If you’ve recently embarked on the journey of running your own business, congratulations! While it’s undoubtedly an exciting venture, it comes with certain responsibilities, one of which is filing your tax return. In this article, we’ll delve into your responsibilities under self-assessment, the crucial filing deadlines for tax returns, and the implications of submitting a late or incorrect return.
Notify HMRC of Your Chargeability
First and foremost, as a business owner, you have an obligation to notify Her Majesty’s Revenue and Customs (HMRC) that you are liable for income tax. To avoid potential penalties, make sure to notify HMRC by October 5th following the end of the tax year. For instance, if you’re looking at the tax year 2022/23, the notification deadline is October 5, 2023.
Penalties for Late Notification
If you fail to notify HMRC by the specified deadline, you may become liable for a penalty. The penalty amount depends on the circumstances leading to the late notification and is calculated as a percentage of the unpaid income tax (including Class 4 National Insurance contributions) as of January 31st following the tax year. The exact penalty varies based on the level of disclosure to HMRC.

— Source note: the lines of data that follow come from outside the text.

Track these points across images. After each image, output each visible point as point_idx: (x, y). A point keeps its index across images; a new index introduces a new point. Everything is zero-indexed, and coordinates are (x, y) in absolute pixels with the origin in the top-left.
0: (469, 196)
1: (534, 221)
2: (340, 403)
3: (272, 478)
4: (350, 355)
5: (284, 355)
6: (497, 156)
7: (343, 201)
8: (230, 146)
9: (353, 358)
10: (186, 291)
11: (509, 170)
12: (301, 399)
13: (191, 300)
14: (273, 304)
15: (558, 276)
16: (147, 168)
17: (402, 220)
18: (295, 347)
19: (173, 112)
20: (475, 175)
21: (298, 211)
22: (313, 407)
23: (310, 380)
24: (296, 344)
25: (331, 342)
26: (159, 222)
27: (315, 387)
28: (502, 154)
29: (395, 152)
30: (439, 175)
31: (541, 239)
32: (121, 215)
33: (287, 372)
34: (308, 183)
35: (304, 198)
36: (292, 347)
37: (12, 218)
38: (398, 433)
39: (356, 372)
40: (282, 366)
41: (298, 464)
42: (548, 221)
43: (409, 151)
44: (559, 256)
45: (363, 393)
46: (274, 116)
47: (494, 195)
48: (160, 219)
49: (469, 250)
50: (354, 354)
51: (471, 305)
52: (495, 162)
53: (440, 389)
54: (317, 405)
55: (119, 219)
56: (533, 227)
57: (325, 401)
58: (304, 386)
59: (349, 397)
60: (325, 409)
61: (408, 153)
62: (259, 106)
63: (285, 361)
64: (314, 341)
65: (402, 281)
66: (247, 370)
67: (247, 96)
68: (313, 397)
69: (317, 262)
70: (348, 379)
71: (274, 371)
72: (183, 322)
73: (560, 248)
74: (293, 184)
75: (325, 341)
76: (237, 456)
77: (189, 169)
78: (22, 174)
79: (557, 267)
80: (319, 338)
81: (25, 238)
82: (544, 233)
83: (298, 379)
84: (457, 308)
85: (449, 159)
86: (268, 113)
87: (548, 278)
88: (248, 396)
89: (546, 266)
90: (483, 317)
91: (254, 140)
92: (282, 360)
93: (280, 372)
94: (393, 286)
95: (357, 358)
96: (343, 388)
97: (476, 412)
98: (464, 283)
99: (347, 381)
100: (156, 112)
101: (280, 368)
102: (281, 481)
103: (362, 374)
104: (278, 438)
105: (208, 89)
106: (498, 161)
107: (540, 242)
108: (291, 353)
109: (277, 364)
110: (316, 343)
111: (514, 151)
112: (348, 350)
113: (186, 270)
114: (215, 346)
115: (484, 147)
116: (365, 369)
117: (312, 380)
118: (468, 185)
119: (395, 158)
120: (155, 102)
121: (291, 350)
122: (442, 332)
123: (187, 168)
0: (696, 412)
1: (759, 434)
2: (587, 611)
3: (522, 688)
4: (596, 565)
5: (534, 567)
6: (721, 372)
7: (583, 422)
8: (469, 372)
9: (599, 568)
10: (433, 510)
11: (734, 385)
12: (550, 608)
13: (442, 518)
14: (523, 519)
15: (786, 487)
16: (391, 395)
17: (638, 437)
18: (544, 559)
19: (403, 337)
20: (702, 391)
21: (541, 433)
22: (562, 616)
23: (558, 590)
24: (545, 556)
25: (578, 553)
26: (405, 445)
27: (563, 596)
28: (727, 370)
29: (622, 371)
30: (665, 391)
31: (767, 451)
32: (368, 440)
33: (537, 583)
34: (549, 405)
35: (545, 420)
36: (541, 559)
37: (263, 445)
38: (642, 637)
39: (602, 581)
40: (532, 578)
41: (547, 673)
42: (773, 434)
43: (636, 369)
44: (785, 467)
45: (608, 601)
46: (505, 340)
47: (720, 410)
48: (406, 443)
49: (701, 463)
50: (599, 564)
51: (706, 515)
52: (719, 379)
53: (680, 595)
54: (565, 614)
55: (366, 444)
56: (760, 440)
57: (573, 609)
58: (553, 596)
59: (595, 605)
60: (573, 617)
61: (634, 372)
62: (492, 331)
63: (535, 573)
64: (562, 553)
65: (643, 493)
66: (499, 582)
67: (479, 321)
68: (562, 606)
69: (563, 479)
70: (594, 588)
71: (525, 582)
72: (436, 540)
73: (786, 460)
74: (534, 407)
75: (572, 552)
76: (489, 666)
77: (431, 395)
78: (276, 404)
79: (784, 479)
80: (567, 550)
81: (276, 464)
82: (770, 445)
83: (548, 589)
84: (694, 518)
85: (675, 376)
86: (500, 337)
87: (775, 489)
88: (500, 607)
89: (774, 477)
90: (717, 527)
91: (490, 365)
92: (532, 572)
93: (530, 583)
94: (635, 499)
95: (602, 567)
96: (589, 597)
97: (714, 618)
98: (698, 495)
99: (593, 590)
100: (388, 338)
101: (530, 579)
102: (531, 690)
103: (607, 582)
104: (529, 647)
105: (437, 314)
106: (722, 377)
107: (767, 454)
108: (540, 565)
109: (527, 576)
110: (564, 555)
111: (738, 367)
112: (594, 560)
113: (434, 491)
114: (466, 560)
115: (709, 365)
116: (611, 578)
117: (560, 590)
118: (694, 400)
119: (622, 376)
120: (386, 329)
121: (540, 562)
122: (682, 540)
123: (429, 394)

- Deliberate and Concealed Failure: 30% to 100% of the unpaid amount
- Deliberate but Not Concealed Failure: 20% to 70%
- Any Other Case: 0% to 30%
Filing Your Tax Return
Once you’ve notified HMRC of your chargeability, they will send you a notice to file a tax return for the relevant tax year, such as 2022/23. The deadline for returning the completed tax form depends on whether you choose to submit a paper return or an online return.
For those opting for an online return, you must submit it by January 31st following the end of the tax year. However, this deadline could be extended if HMRC delays issuing the notice to file a return. In such cases, the deadline becomes three months from the notice issue date. With an online return, HMRC will automatically calculate your tax liability.
If you prefer a paper return, you should submit it by the 31st of October 2023. As with online returns, the deadline may be extended if HMRC delays the notice to file a return, in which case you have three months from the notice issue date. If you don’t want to calculate your tax liability yourself, HMRC will take care of it for you.
Submitting your tax return after the deadline incurs penalties:
- Automatic Fixed Penalty: £100 for late filing
- Daily Penalties for being at least 3 Months late: £10 per day, up to a maximum of 90 days
- Submission More Than Six Months Late: An additional penalty of 5% of the tax liability or £300 if greater
- Submission More Than 12 Months Late: The above penalty is repeated.
If you deliberately withhold but do not conceal information that could help HMRC assess the tax liability, the maximum penalty increases to 70% of the tax liability (or £300 if greater). In cases where the withholding of information is deliberate and concealed, the maximum penalty is 100% of the tax liability (or £300 if greater).
If your tax return is found to be incorrect, a penalty may be imposed, depending on the circumstances and level of disclosure:
- No Penalty: If you’ve taken reasonable care in preparing the return
- 0% to 30% Penalty: If you fail to take reasonable care
- 20% to 70% Penalty: Deliberate error but not concealed
- 30% to 100% Penalty: Deliberate and concealed error
In conclusion, understanding your responsibilities under self-assessment and meeting the filing deadlines is vital for smooth tax compliance. Always strive for accuracy and timely submissions to avoid unnecessary penalties. Remember that professional assistance from an accountant or tax expert can be invaluable in navigating the intricacies of tax returns and ensuring compliance with the HMRC guidelines.